Gather every line in the entries below that contains the string "Spec".

━━━━━ Available records ━━━━━

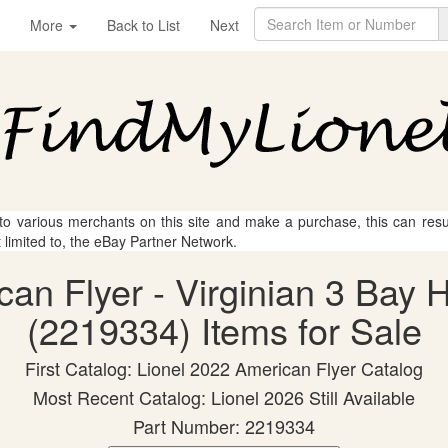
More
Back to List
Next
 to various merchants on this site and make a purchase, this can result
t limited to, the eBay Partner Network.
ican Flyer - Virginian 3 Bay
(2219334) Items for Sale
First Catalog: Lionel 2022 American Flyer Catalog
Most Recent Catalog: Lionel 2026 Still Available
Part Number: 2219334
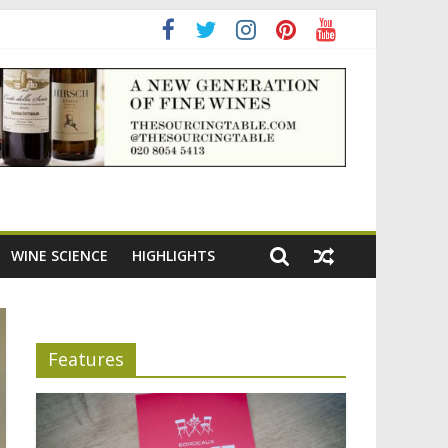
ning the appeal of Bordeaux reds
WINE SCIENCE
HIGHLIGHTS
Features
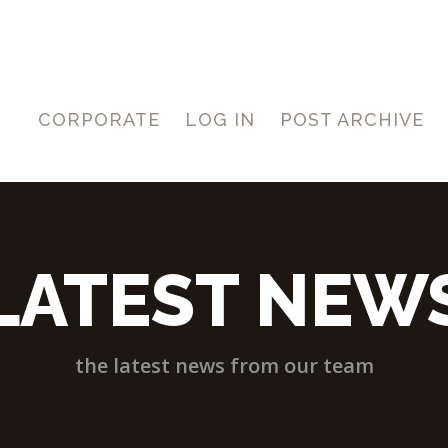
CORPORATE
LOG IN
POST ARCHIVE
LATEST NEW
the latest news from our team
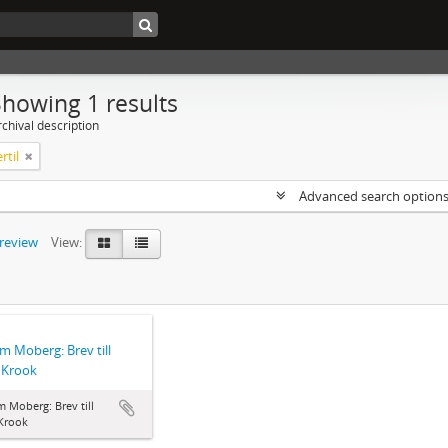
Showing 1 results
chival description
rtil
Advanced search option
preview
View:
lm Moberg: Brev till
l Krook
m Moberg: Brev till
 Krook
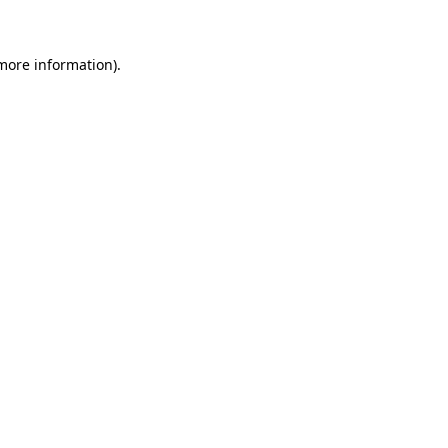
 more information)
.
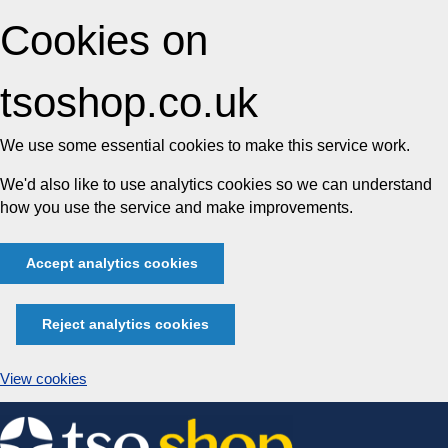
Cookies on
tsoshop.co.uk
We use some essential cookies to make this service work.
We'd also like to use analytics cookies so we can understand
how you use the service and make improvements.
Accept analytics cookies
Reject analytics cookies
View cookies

━━━━━
━━━━━ Available records ━━━━━

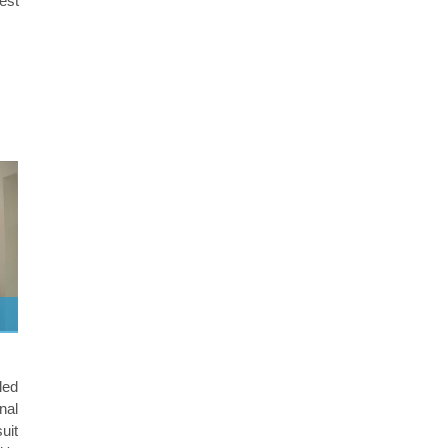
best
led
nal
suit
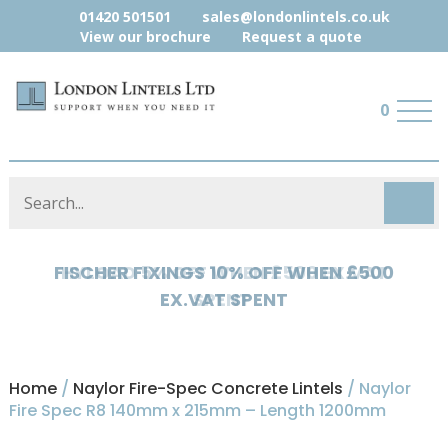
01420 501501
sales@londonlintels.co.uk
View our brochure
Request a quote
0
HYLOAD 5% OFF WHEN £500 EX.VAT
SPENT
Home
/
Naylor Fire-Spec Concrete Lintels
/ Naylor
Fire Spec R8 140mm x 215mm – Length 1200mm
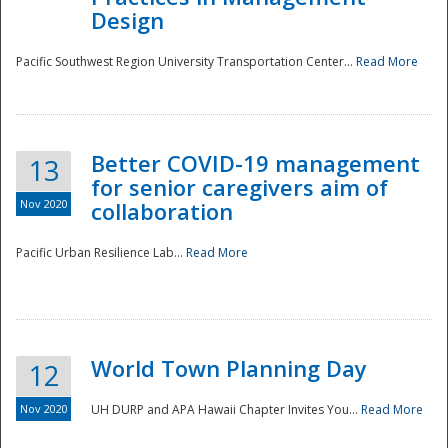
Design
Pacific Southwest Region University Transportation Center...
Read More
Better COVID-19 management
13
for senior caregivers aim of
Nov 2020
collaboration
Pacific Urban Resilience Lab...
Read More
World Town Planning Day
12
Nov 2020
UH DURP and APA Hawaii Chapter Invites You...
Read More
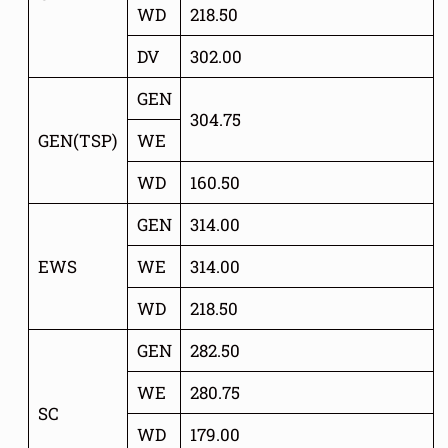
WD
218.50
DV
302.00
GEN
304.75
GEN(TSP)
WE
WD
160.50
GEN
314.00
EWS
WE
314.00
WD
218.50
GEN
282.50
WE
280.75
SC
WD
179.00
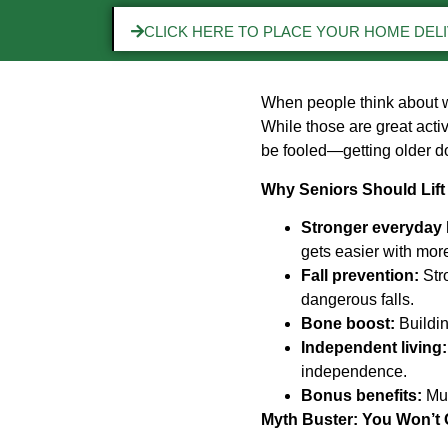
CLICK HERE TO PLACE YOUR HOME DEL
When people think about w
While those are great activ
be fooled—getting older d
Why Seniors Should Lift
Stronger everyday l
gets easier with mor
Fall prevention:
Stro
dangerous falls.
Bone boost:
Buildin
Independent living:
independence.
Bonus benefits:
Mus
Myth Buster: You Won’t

━━━━━

- Solution to this problem:
Naylor Fire-Spec Concrete Lintels
Fire Spec R8 140mm x 215mm – Length 1200mm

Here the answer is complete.